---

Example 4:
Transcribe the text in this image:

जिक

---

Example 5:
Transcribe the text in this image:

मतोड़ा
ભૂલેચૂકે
________________________
__What you should do__. Extract each entry in full and write it down exactly.

__Reply to the exercise__.
---

Example 4:
Transcribe the text in this image:

जिक

---

Example 5:
Transcribe the text in this image:

मतोड़ा
ભૂલેચૂકે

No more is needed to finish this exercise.